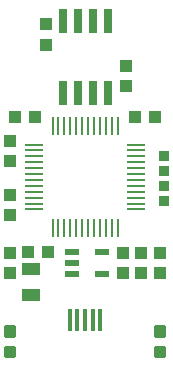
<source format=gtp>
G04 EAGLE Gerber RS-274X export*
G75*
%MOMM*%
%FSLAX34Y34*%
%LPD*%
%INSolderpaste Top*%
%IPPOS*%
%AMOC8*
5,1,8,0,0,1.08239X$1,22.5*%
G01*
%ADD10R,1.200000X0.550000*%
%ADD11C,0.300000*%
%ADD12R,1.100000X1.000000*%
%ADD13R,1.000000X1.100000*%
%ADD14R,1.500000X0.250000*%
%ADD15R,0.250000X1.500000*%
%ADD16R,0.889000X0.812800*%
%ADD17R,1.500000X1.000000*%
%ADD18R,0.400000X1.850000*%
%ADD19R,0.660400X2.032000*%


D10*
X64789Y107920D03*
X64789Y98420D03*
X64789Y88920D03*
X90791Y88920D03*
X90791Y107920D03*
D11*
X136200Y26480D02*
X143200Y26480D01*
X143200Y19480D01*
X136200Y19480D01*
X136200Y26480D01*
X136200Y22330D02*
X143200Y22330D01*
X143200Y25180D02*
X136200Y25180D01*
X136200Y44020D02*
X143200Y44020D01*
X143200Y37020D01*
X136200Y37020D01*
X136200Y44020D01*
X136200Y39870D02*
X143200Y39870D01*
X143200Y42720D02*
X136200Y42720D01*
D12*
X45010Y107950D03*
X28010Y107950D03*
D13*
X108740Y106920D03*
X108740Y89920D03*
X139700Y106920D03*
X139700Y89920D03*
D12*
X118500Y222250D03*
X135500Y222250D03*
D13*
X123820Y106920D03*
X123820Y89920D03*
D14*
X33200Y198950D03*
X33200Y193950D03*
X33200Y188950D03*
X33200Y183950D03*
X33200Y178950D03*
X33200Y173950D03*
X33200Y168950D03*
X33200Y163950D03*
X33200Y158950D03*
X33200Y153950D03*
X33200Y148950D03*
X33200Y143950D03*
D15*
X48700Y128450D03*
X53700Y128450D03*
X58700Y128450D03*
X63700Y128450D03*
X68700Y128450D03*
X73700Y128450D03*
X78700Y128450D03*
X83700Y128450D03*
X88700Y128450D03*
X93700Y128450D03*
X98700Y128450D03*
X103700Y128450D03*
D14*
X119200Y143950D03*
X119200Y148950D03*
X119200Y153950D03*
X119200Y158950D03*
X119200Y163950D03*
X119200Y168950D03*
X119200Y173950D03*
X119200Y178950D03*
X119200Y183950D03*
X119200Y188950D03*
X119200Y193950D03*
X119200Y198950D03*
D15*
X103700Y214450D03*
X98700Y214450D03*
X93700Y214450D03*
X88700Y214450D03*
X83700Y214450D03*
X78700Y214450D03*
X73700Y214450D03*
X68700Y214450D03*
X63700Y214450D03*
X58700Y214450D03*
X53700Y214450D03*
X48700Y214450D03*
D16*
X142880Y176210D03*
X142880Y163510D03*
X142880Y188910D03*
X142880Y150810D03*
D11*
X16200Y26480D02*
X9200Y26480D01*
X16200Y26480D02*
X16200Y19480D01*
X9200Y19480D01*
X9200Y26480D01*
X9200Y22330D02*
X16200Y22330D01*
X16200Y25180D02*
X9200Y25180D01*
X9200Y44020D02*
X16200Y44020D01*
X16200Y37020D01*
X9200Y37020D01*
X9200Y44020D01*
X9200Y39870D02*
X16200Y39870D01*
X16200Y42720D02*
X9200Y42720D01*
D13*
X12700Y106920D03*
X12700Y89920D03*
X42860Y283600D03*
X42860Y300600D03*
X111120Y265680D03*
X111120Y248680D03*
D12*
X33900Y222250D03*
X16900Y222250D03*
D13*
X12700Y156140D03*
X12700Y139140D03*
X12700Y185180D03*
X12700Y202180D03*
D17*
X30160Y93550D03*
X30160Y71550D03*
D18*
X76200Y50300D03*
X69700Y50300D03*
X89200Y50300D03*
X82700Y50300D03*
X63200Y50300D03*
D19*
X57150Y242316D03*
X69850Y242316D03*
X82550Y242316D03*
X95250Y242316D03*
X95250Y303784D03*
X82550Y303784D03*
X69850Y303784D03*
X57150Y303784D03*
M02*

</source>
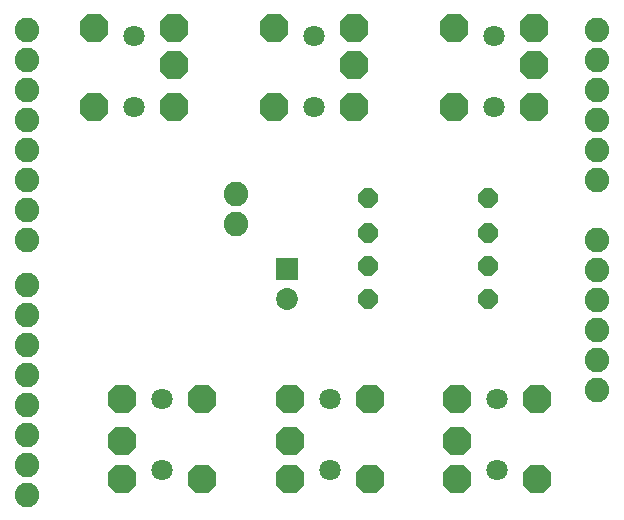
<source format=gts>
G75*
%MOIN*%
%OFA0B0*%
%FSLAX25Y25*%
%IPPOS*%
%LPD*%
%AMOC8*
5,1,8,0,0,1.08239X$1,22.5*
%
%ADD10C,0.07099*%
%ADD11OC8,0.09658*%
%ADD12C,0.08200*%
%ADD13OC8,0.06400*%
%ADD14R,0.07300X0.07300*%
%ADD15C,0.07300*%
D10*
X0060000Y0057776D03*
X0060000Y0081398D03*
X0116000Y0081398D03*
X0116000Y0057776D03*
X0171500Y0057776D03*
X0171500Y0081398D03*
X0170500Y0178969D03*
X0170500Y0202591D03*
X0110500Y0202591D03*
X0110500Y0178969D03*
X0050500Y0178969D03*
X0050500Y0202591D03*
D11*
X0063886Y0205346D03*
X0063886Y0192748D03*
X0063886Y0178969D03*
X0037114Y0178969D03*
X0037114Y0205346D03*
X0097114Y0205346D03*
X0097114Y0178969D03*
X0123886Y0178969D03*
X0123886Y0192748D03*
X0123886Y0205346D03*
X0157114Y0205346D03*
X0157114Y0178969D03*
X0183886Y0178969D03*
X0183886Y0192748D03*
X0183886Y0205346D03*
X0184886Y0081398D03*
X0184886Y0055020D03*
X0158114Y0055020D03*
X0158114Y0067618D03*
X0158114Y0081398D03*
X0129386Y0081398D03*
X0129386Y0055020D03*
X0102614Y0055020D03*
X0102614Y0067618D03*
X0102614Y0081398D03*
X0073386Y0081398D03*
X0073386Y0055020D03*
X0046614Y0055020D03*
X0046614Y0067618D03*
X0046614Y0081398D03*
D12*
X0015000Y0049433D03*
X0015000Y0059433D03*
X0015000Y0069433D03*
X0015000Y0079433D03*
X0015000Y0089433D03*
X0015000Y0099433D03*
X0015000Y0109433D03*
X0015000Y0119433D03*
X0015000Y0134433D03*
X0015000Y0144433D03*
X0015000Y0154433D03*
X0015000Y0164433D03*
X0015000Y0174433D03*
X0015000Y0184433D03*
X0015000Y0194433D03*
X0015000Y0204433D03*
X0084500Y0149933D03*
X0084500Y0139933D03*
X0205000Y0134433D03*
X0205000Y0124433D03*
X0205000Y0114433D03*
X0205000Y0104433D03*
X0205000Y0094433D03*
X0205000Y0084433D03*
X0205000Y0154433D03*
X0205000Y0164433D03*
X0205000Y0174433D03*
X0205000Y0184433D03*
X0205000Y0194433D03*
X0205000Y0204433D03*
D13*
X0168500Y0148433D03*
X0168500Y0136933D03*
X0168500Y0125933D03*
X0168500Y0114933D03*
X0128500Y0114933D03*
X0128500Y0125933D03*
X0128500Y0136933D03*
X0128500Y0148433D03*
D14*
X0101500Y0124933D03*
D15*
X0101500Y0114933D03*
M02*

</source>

▶ _What is needed_
Copy out the lines above from the line containing "X88700Y128450D03*" through the line containing "X0063886Y0205346D03*", exactly, and keep the pictures out.

▶ _Response for this exercise_
X88700Y128450D03*
X93700Y128450D03*
X98700Y128450D03*
X103700Y128450D03*
D14*
X119200Y143950D03*
X119200Y148950D03*
X119200Y153950D03*
X119200Y158950D03*
X119200Y163950D03*
X119200Y168950D03*
X119200Y173950D03*
X119200Y178950D03*
X119200Y183950D03*
X119200Y188950D03*
X119200Y193950D03*
X119200Y198950D03*
D15*
X103700Y214450D03*
X98700Y214450D03*
X93700Y214450D03*
X88700Y214450D03*
X83700Y214450D03*
X78700Y214450D03*
X73700Y214450D03*
X68700Y214450D03*
X63700Y214450D03*
X58700Y214450D03*
X53700Y214450D03*
X48700Y214450D03*
D16*
X142880Y176210D03*
X142880Y163510D03*
X142880Y188910D03*
X142880Y150810D03*
D11*
X16200Y26480D02*
X9200Y26480D01*
X16200Y26480D02*
X16200Y19480D01*
X9200Y19480D01*
X9200Y26480D01*
X9200Y22330D02*
X16200Y22330D01*
X16200Y25180D02*
X9200Y25180D01*
X9200Y44020D02*
X16200Y44020D01*
X16200Y37020D01*
X9200Y37020D01*
X9200Y44020D01*
X9200Y39870D02*
X16200Y39870D01*
X16200Y42720D02*
X9200Y42720D01*
D13*
X12700Y106920D03*
X12700Y89920D03*
X42860Y283600D03*
X42860Y300600D03*
X111120Y265680D03*
X111120Y248680D03*
D12*
X33900Y222250D03*
X16900Y222250D03*
D13*
X12700Y156140D03*
X12700Y139140D03*
X12700Y185180D03*
X12700Y202180D03*
D17*
X30160Y93550D03*
X30160Y71550D03*
D18*
X76200Y50300D03*
X69700Y50300D03*
X89200Y50300D03*
X82700Y50300D03*
X63200Y50300D03*
D19*
X57150Y242316D03*
X69850Y242316D03*
X82550Y242316D03*
X95250Y242316D03*
X95250Y303784D03*
X82550Y303784D03*
X69850Y303784D03*
X57150Y303784D03*
M02*

</source>
<source format=gts>
G75*
%MOIN*%
%OFA0B0*%
%FSLAX25Y25*%
%IPPOS*%
%LPD*%
%AMOC8*
5,1,8,0,0,1.08239X$1,22.5*
%
%ADD10C,0.07099*%
%ADD11OC8,0.09658*%
%ADD12C,0.08200*%
%ADD13OC8,0.06400*%
%ADD14R,0.07300X0.07300*%
%ADD15C,0.07300*%
D10*
X0060000Y0057776D03*
X0060000Y0081398D03*
X0116000Y0081398D03*
X0116000Y0057776D03*
X0171500Y0057776D03*
X0171500Y0081398D03*
X0170500Y0178969D03*
X0170500Y0202591D03*
X0110500Y0202591D03*
X0110500Y0178969D03*
X0050500Y0178969D03*
X0050500Y0202591D03*
D11*
X0063886Y0205346D03*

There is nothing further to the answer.